Working with Low-Income Cases: Lessons for the Child Support Enforcement System from Parents' Fair Share. B. Fine-Tuning the Message


In several sites, program staff tried to raise appearance rates by more fully explaining in the letters sent to NCPs that PFS offered services and not just punishment, but appearance rates were only slightly raised. In some sites, local staff discovered that more opportunity-oriented notices were viewed skeptically by NCPs as a possible sting operation, until word reached the street that PFS was in fact as described. Similarly, when sites toughened the letters to include threats of arrest and incarceration, appearance rates improved only slightly.

This suggests that the CSE agency’s ability, both actual and perceived, to effectively follow through with sanctions against noncompliant NCPs — and not the fine points of the message about the PFS opportunity initially presented in a hearing notice — is a critical factor influencing compliance. It is clear that many low-income NCPs express great fear of being jailed for child support violations, despite the resource constraints on enforcement faced by most CSE agencies. The perception of risk is not congruent with the reality. The perceived risk of incarceration also appeared to increase when home visits were a part of the notice process. NCPs sensed that the CSE agency might be very likely to be able to find them and impose a serious sanction for noncooperation.
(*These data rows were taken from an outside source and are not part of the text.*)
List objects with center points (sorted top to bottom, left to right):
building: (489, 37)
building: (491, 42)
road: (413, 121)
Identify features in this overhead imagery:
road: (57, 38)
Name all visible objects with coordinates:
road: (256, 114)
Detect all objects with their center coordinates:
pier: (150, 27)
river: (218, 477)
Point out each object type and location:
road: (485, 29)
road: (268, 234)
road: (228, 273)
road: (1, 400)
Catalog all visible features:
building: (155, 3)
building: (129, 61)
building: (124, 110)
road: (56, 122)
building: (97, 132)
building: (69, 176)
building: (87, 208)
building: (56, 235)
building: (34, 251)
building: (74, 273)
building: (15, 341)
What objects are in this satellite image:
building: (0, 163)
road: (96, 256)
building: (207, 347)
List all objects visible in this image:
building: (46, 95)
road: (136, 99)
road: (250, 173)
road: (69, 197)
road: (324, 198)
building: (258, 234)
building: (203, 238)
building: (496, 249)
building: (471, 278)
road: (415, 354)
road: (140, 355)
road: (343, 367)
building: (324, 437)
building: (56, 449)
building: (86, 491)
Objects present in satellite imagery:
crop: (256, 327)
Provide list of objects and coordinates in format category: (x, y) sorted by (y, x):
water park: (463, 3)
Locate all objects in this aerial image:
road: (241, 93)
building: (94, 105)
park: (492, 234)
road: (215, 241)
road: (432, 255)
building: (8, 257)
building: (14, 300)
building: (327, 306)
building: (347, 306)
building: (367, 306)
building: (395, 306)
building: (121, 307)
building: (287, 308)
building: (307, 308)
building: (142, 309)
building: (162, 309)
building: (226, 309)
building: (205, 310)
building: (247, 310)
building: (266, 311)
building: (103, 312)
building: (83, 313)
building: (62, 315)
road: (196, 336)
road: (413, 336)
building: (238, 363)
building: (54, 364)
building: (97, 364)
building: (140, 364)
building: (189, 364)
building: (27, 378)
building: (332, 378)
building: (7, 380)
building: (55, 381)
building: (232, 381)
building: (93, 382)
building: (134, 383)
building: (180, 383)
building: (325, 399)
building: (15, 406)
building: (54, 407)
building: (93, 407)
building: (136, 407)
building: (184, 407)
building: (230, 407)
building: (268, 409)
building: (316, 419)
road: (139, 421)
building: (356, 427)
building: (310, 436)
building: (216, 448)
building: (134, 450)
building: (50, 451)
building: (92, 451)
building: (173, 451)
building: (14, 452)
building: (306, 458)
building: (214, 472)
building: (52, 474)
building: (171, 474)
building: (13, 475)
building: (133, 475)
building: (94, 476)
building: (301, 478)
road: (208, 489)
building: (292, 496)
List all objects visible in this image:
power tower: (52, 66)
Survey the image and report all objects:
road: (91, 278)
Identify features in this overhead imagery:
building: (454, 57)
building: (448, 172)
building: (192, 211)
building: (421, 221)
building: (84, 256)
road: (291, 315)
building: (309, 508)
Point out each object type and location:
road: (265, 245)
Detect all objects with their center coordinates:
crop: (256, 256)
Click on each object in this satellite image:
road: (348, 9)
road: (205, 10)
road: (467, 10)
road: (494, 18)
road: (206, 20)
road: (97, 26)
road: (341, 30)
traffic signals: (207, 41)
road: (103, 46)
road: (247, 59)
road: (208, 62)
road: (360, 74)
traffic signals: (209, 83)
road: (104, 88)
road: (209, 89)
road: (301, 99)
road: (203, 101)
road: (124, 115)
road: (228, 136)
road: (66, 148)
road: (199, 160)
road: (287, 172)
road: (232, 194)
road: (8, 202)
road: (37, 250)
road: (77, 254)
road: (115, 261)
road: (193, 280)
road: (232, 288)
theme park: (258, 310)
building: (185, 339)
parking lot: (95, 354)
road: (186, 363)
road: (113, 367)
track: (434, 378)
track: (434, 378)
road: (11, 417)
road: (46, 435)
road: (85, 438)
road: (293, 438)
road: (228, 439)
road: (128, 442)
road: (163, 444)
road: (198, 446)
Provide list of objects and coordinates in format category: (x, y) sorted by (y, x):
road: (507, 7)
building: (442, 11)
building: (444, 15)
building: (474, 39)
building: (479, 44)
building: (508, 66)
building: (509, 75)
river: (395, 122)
The implications for enforcement may be that a few well-placed arrests will spread the word that noncompliance is likely to be sanctioned and thus stimulate greater cooperation, especially when the disposition of cases for unemployed NCPs is a referral to PFS. Further, offering more convenient ways to comply — by dispersing hearing sites throughout the jurisdiction or by offering a variety of ways for NCPs to contact the CSE agency prior to the hearing — may well serve to increase cooperation.

Issues of compliance and cooperation continue with the referral to PFS. Thus, the procedures that local PFS sites developed to reduce the current support obligation on referral to PFS and retain a means to reinstate a higher obligation if participation was not satisfactory were also important.